4 thoughts on “Voting, Etc.”

  1. I’m supporting Obama, but how he builds a campaign around turning the single word “change” into a mantra really grates on me. “Change” not in the context of anything is just an empty vessel that people project whatever they want into.

  2. We tend to discover our own opinions and I agree there’s little wood in Washington’s Pennsylvania Avenue where I see a New Versailles, 100s of aircraft per day arrive to kiss and solicit…. Political Dynasties? Jefferson warned the capital should be physically moved each generation. The Guardian posted an acerbic piece about how we’ve come to accept a political class.

  3. I prefer Obama’s mandateless healthcare plan to Clinton’s unless subsidies are generous for those who would find it difficult to afford. I recently read a piece about the ‘universal’ healthcare mess in MA, partially involving the mandates of that plan. Of course I’d rather see single payer universal healthcare, modeled on Medicare or perhaps just Medicare extended to everyone. The problem, of course, is what to do about the insurance companies.

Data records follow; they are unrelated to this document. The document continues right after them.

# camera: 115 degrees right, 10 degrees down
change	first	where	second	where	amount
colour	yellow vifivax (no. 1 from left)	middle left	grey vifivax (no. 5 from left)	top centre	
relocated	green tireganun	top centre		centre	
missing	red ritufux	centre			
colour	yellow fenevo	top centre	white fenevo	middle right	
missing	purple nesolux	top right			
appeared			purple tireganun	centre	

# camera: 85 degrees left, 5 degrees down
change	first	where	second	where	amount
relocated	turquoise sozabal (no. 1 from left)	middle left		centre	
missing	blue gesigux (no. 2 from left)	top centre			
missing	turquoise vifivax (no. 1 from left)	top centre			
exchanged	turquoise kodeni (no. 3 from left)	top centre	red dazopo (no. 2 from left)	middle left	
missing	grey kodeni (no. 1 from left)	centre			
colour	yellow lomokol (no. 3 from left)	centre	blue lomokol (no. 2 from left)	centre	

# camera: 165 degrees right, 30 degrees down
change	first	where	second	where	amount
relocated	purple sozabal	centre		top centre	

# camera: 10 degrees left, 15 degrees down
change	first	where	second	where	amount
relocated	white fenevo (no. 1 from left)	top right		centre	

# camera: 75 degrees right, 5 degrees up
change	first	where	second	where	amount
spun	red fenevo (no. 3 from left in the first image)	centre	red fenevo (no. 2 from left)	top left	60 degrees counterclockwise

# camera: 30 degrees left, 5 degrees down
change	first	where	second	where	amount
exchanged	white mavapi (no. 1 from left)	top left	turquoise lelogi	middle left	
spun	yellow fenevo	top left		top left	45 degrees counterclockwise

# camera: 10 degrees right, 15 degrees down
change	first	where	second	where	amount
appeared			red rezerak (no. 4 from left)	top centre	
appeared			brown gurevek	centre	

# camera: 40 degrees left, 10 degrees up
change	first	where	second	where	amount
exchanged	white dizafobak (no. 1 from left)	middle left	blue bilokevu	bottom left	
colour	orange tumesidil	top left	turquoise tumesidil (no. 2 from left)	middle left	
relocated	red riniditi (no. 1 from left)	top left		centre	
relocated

The only thing I can suggest is that a Medicare-type plan would compete with the for-profit insurance companies. If it was a good public plan, then the insurance companies would either have to reduce rates or increase benefits in order to compete.

    As for the call for ‘change,’ I’m also hoping that progressive change will be possible. There’s such a mess to clean up after Bush that I’m really not sure there will be money or energy enough to do more than cosmetic change in the next few years. But maybe I’ll be surprised.